▶ _DATASET EXCERPTS_:
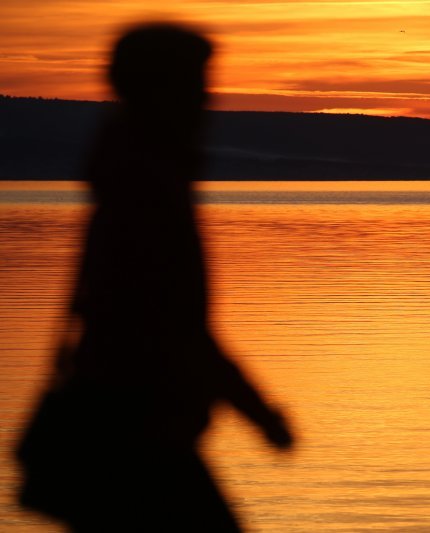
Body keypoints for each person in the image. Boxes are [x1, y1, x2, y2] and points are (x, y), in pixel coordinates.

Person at [17, 23, 293, 531]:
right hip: (140, 438)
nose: (206, 98)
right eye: (194, 84)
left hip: (128, 432)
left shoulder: (128, 174)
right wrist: (258, 413)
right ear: (155, 90)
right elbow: (175, 326)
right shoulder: (147, 191)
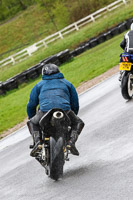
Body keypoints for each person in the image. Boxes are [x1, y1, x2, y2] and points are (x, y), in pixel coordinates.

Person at [27, 63, 84, 157]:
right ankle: (71, 142)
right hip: (65, 110)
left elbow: (31, 105)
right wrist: (72, 117)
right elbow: (75, 103)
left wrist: (32, 117)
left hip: (44, 111)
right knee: (79, 123)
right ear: (58, 71)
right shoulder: (67, 83)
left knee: (32, 122)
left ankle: (38, 142)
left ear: (43, 74)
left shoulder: (38, 85)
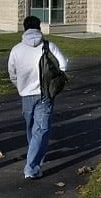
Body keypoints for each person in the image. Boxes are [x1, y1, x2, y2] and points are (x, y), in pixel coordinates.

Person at [8, 16, 69, 179]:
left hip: (25, 95)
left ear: (24, 28)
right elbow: (64, 64)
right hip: (45, 94)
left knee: (32, 128)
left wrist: (20, 86)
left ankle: (32, 164)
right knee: (41, 129)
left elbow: (12, 74)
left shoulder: (16, 49)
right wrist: (56, 78)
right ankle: (33, 161)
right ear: (39, 28)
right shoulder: (49, 46)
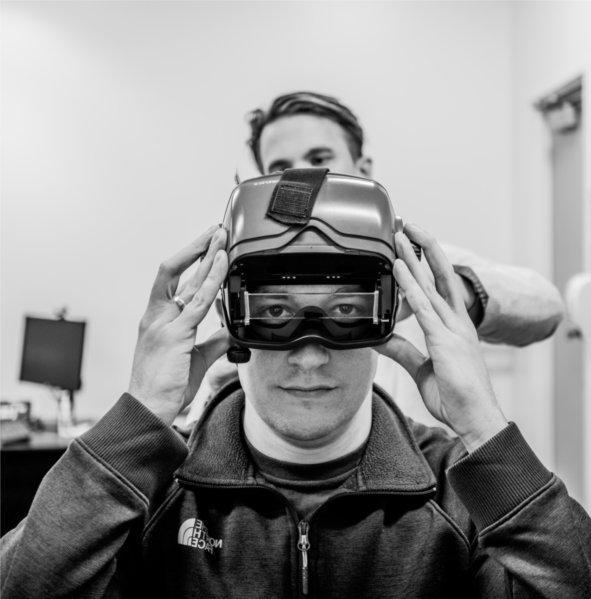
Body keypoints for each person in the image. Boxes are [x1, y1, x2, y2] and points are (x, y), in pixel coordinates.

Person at [0, 207, 591, 598]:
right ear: (234, 324)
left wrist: (484, 428)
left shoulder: (461, 491)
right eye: (277, 315)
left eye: (344, 315)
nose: (310, 358)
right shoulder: (153, 487)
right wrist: (136, 420)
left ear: (385, 322)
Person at [189, 91, 564, 429]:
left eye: (319, 159)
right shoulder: (244, 276)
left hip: (417, 479)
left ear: (363, 170)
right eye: (281, 168)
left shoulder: (412, 262)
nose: (300, 178)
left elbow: (545, 306)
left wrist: (445, 295)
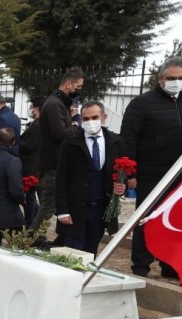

▶ _DIRECTIONS_:
An exact copy of the lines from the line containing "left elbow: (12, 74)" through the final line of the listing, without pictures, is the expected result.

▶ _REPLY_:
left elbow: (12, 74)
left shoulder: (16, 49)
right wrist: (56, 78)
right ankle: (33, 161)
right ear: (39, 28)
right shoulder: (49, 46)
Body keypoints for each person in the image. Boxes are [x1, y1, x2, y2] and points are (x, y), in pixel coordinates.

Person at [0, 207, 591, 598]:
right ear: (234, 324)
left wrist: (484, 428)
left shoulder: (461, 491)
right eye: (277, 315)
left eye: (344, 315)
nose: (310, 358)
right shoulder: (153, 487)
right wrist: (136, 420)
left ear: (385, 322)
Person at [189, 91, 564, 429]:
left eye: (319, 159)
right shoulder: (244, 276)
left hip: (417, 479)
left ear: (363, 170)
right eye: (281, 168)
left shoulder: (412, 262)
nose: (300, 178)
left elbow: (545, 306)
left wrist: (445, 295)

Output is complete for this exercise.